- WHAT THE TASK REQUIRES
Your answer should be only the lines below from the one with "[810,219,881,231] Therefore ->" to the one with "[315,1001,428,1017] (T. A.", repeated exactly, ends included.

- MATERIAL FOR THIS EXERCISE

........

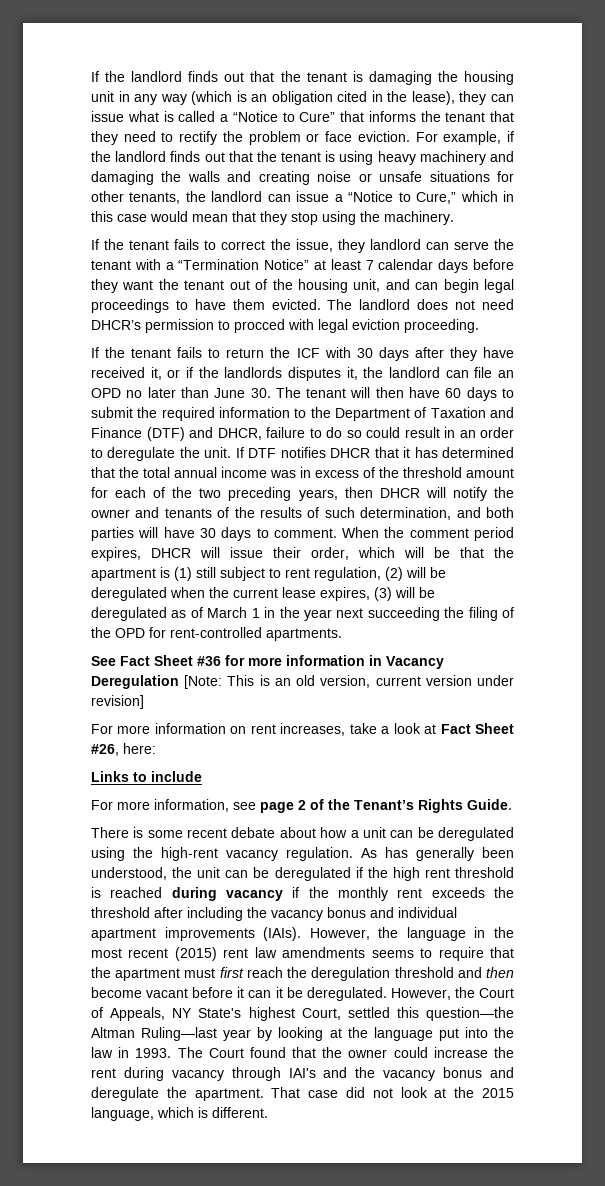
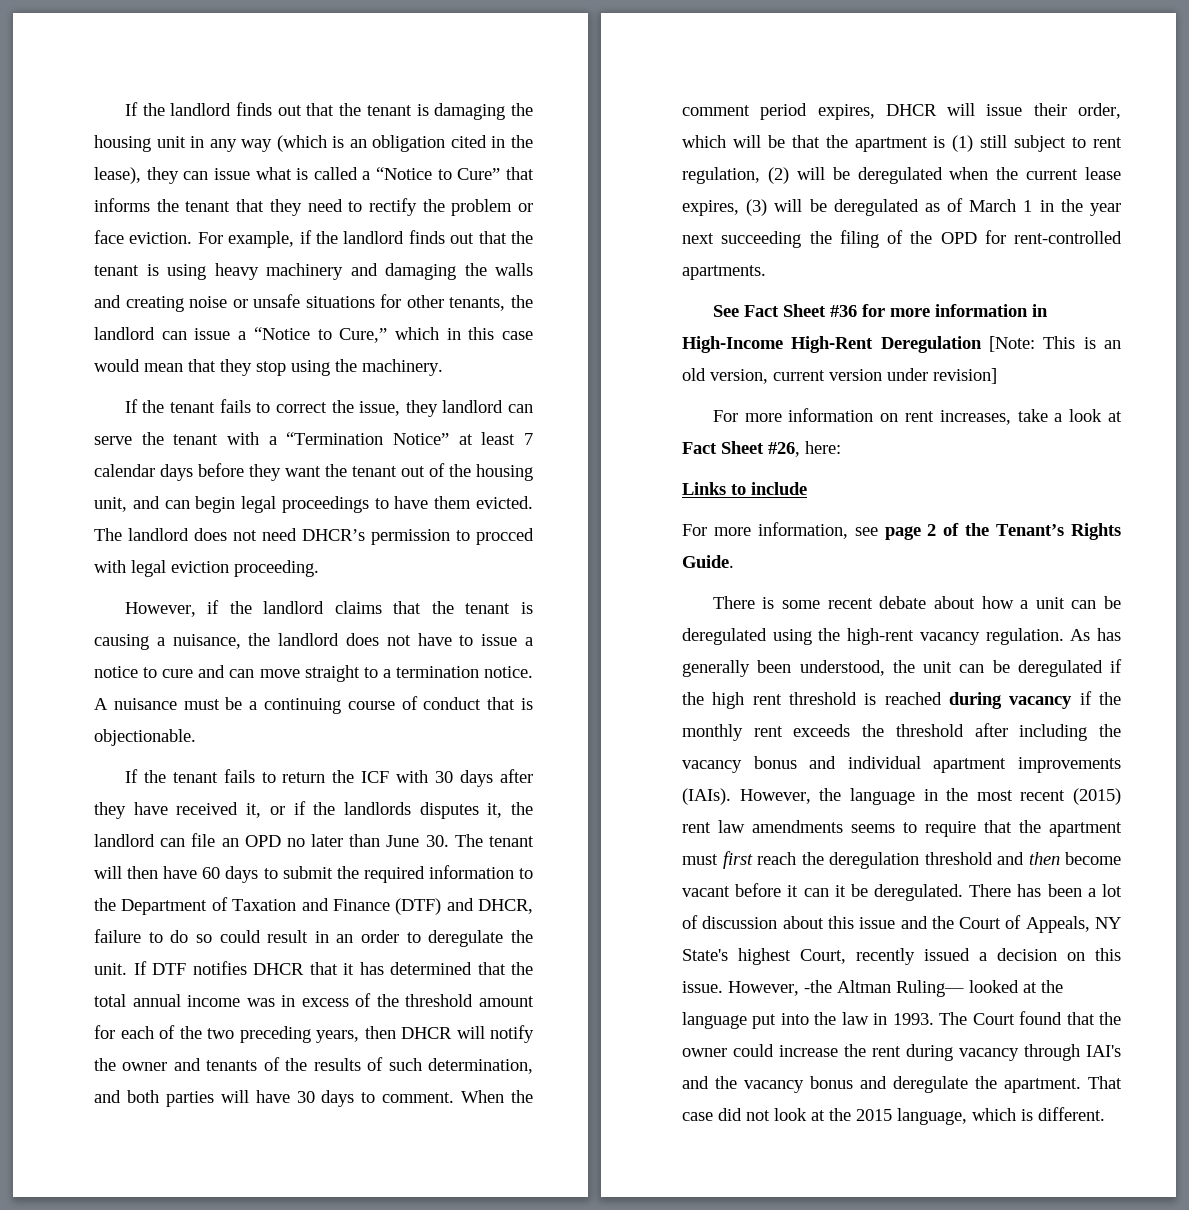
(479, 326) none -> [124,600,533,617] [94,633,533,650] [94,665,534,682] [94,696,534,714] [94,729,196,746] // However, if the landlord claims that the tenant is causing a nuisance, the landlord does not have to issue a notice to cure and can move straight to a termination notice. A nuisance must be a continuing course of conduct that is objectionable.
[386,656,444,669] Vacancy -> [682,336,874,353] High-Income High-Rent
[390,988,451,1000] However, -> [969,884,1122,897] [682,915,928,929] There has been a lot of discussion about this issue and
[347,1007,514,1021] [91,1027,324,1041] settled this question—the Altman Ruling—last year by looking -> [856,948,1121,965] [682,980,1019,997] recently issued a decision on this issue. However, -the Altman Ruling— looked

........

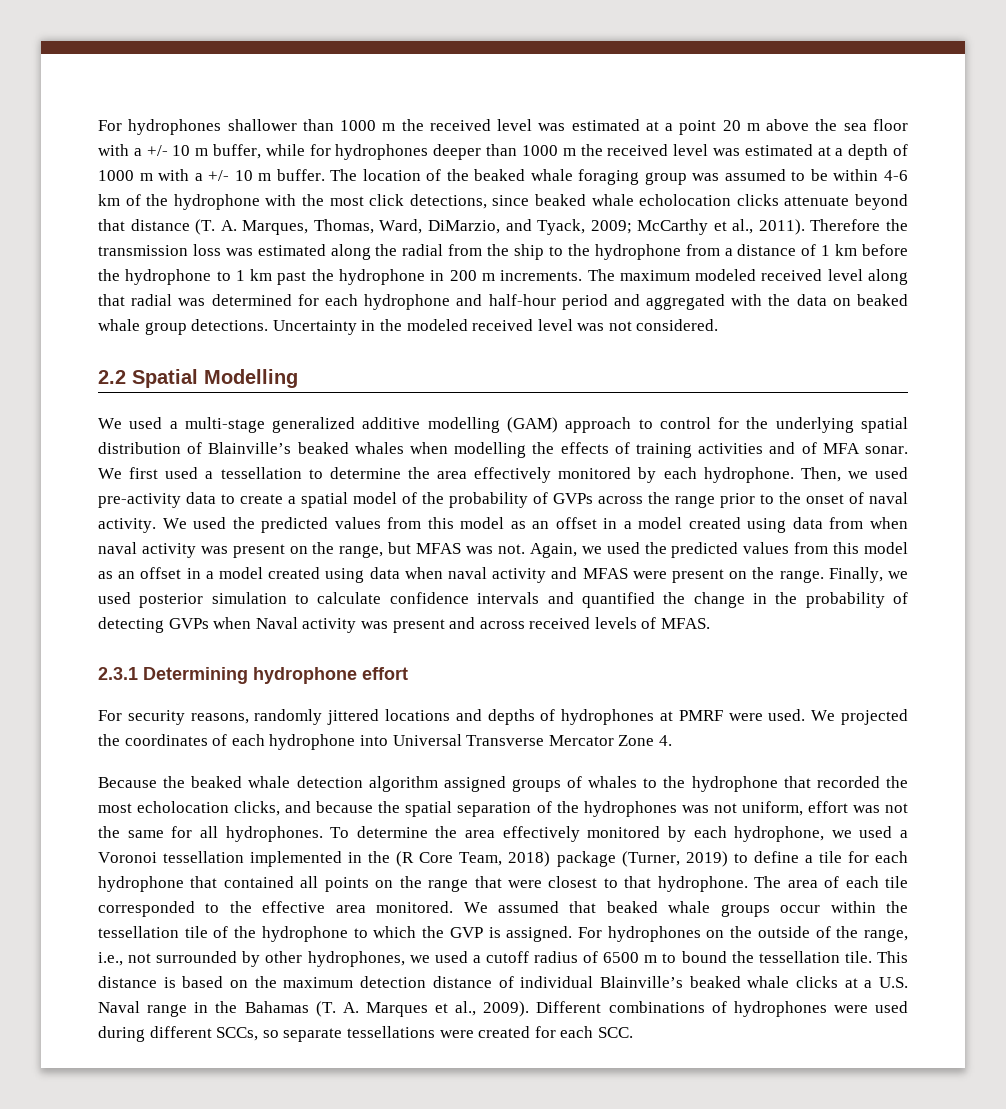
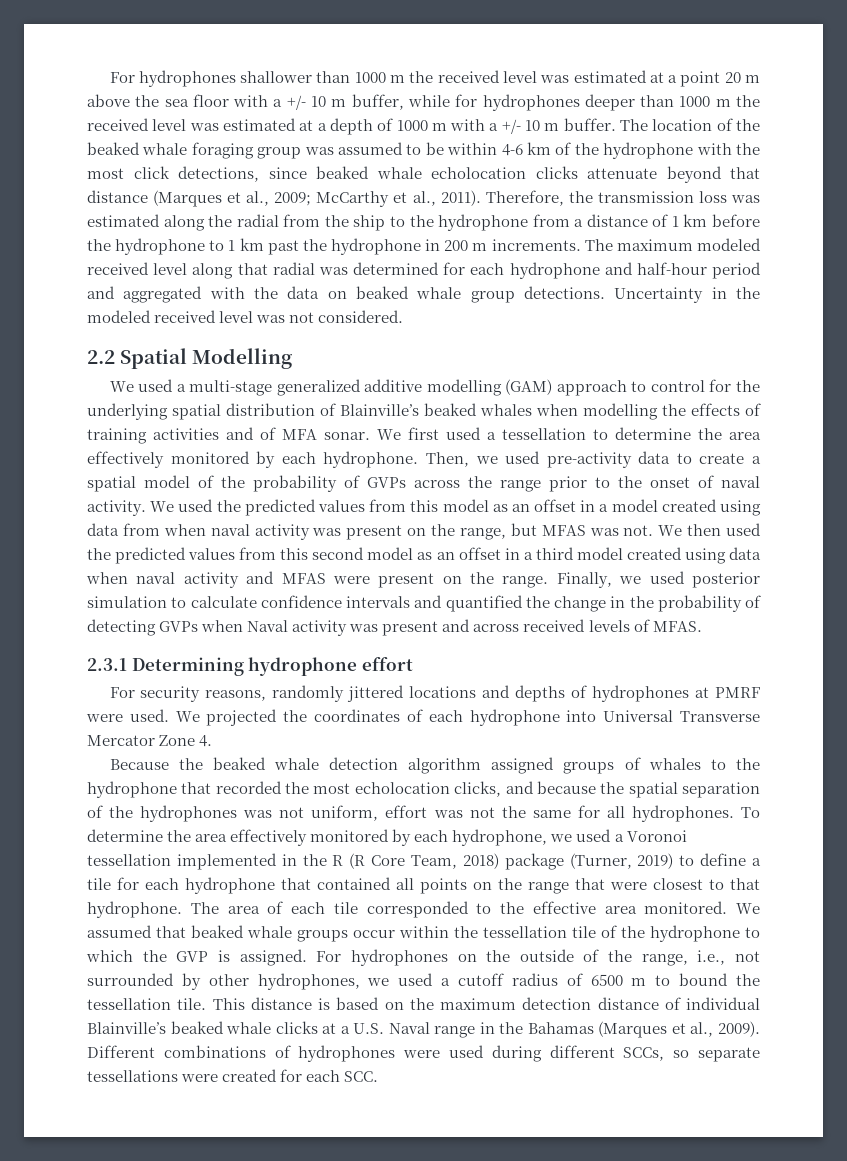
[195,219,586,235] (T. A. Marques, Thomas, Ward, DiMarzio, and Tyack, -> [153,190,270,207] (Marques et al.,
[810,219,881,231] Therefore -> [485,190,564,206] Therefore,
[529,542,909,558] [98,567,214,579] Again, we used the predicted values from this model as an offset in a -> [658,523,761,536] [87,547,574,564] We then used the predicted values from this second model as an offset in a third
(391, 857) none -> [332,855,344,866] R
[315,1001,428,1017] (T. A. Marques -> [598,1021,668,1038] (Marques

........

- TASK SOLUTION
[810,219,881,231] Therefore -> [485,190,564,206] Therefore,
[529,542,909,558] [98,567,214,579] Again, we used the predicted values from this model as an offset in a -> [658,523,761,536] [87,547,574,564] We then used the predicted values from this second model as an offset in a third
(391, 857) none -> [332,855,344,866] R
[315,1001,428,1017] (T. A. Marques -> [598,1021,668,1038] (Marques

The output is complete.